• **Exercise details**:
Retype, exactly as they appear below, the lines between the line holding "both comfort and performance." and the line holding "can also be found nearby, including the", both ends included.

• **Dataset entries**:
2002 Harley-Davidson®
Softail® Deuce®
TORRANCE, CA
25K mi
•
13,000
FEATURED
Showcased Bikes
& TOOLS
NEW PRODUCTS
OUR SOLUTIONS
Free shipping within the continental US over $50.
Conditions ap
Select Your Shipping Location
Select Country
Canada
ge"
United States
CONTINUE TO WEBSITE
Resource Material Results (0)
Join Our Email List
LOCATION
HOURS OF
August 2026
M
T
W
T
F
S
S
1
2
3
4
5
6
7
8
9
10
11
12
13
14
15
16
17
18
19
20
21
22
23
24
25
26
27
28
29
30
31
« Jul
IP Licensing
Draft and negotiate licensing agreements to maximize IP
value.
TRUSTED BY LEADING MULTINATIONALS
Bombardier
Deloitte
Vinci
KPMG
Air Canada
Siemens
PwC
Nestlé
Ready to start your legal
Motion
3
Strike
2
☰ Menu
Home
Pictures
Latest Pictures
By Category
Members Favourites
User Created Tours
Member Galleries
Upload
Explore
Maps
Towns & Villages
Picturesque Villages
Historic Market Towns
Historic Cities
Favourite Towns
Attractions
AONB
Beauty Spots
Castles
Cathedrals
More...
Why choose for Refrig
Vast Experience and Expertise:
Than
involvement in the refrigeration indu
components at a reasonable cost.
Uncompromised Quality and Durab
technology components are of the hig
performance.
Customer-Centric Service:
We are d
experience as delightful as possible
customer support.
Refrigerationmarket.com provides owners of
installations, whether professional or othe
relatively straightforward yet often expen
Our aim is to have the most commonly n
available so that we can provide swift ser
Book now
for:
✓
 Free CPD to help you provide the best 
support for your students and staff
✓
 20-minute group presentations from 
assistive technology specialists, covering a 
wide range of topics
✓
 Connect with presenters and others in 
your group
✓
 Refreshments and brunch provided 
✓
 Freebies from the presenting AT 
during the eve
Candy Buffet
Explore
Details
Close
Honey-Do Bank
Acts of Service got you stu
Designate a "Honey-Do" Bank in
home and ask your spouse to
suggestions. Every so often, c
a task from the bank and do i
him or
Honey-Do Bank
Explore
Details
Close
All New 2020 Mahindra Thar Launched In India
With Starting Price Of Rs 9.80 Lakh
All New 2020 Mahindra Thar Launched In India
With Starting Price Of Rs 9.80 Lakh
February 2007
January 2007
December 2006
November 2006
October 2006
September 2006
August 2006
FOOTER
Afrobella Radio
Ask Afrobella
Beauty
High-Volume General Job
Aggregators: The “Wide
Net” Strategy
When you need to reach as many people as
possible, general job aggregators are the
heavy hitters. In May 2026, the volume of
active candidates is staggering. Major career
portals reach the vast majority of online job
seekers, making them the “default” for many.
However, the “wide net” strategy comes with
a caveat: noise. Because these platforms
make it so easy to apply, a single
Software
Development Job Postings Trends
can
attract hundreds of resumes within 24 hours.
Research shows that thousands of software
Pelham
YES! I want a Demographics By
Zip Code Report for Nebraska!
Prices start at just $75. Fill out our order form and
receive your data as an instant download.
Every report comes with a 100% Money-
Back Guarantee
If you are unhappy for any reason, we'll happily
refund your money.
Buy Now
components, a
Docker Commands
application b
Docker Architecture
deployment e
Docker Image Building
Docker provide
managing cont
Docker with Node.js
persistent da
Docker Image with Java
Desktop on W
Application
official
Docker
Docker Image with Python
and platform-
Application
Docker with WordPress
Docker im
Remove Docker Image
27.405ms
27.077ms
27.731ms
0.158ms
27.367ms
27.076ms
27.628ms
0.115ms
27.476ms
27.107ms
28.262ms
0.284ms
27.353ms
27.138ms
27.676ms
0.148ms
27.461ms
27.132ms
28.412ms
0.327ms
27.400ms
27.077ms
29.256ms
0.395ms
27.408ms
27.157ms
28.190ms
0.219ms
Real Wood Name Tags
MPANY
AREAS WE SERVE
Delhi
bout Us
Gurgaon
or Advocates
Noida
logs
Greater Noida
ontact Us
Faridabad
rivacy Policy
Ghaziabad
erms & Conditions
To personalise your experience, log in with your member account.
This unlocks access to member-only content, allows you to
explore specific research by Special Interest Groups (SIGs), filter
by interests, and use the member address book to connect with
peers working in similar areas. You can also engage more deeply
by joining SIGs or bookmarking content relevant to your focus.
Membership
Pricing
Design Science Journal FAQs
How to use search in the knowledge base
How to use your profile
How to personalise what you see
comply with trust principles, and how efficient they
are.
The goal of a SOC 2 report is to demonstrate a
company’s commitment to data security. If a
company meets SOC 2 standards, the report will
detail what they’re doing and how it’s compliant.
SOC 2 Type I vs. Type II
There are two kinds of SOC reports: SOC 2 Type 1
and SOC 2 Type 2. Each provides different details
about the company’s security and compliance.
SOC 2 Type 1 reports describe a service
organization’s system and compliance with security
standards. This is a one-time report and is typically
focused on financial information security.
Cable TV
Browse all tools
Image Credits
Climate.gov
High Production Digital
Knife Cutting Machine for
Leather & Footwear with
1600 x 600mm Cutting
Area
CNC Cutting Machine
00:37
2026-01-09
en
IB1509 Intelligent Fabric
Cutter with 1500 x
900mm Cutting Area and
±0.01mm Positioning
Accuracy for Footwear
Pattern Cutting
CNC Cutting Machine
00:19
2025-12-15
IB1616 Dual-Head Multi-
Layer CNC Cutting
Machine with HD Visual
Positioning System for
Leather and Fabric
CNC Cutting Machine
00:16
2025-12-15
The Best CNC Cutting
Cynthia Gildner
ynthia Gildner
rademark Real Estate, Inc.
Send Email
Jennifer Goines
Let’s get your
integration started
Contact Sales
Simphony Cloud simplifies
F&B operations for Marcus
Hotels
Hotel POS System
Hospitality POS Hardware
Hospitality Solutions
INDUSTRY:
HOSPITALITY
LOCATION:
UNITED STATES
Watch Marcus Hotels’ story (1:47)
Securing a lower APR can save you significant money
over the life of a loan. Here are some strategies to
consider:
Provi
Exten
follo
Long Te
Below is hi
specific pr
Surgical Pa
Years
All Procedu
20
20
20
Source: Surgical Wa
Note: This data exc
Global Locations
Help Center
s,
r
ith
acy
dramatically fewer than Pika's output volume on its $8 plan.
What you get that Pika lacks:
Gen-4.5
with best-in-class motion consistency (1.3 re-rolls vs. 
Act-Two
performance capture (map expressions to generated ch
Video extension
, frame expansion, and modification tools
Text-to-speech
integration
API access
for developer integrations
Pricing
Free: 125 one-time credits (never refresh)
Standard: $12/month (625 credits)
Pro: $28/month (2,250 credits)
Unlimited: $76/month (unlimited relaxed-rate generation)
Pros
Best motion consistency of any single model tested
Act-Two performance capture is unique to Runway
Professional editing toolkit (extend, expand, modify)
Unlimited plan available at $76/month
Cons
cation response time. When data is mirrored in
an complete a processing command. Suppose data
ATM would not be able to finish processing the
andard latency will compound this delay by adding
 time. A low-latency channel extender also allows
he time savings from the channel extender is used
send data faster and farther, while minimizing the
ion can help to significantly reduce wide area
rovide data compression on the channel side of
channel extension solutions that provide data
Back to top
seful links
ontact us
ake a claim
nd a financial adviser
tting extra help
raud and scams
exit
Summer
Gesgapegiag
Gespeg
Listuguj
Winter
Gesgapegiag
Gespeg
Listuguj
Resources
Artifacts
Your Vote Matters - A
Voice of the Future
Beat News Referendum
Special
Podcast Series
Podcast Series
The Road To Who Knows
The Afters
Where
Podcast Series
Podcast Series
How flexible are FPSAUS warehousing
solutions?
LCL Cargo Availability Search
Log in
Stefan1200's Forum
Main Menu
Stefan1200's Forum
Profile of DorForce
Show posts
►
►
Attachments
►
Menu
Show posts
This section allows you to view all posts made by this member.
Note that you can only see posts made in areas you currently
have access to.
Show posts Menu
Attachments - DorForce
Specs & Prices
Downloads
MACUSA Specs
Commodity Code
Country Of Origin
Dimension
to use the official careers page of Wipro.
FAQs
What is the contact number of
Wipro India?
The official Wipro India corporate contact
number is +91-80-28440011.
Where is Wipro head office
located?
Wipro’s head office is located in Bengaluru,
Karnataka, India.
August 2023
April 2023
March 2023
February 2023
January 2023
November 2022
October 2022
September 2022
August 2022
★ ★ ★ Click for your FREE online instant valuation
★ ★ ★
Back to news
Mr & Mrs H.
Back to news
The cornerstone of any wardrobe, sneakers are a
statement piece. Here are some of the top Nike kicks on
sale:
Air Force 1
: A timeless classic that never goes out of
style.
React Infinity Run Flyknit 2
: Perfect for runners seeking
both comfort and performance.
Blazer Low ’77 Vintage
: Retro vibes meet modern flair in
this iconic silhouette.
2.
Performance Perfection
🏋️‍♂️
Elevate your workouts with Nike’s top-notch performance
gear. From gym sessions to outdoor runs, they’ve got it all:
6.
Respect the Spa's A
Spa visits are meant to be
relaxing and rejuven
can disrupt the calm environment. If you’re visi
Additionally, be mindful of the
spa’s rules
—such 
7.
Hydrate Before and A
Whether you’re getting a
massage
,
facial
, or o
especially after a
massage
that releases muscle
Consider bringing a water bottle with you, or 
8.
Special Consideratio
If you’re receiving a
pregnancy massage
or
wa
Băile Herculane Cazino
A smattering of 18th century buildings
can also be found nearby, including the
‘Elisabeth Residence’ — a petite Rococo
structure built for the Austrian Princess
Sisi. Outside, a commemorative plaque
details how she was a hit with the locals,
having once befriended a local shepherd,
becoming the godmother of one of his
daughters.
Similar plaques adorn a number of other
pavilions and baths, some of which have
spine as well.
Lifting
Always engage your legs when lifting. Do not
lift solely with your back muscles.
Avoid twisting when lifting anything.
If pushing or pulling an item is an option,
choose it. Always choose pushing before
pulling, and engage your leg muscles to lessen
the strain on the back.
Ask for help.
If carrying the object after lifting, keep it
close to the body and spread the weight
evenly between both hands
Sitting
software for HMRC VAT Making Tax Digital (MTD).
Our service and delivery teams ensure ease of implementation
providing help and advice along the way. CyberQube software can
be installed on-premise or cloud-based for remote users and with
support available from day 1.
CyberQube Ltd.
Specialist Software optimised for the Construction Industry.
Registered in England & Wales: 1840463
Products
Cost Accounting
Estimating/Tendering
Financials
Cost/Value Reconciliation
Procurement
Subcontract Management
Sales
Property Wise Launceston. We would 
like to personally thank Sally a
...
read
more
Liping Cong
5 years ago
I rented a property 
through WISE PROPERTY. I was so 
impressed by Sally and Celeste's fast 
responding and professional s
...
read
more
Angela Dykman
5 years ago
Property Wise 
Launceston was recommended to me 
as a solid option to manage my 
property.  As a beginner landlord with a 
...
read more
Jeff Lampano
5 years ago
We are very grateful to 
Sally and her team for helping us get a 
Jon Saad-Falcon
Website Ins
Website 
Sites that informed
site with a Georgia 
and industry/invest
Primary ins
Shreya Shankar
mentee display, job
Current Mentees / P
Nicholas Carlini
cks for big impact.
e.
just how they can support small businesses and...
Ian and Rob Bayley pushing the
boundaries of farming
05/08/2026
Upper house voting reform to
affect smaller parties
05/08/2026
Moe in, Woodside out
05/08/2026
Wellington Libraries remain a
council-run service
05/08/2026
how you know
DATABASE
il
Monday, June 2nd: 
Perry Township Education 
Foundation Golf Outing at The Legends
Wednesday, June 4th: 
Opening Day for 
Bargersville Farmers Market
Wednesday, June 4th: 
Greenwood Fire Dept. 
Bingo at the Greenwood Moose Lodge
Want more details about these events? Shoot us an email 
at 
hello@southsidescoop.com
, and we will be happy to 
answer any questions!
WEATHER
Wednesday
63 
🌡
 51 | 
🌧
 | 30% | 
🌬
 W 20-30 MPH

• **Task solution**:
both comfort and performance.
Blazer Low ’77 Vintage
: Retro vibes meet modern flair in
this iconic silhouette.
2.
Performance Perfection
🏋️‍♂️
Elevate your workouts with Nike’s top-notch performance
gear. From gym sessions to outdoor runs, they’ve got it all:
6.
Respect the Spa's A
Spa visits are meant to be
relaxing and rejuven
can disrupt the calm environment. If you’re visi
Additionally, be mindful of the
spa’s rules
—such 
7.
Hydrate Before and A
Whether you’re getting a
massage
,
facial
, or o
especially after a
massage
that releases muscle
Consider bringing a water bottle with you, or 
8.
Special Consideratio
If you’re receiving a
pregnancy massage
or
wa
Băile Herculane Cazino
A smattering of 18th century buildings
can also be found nearby, including the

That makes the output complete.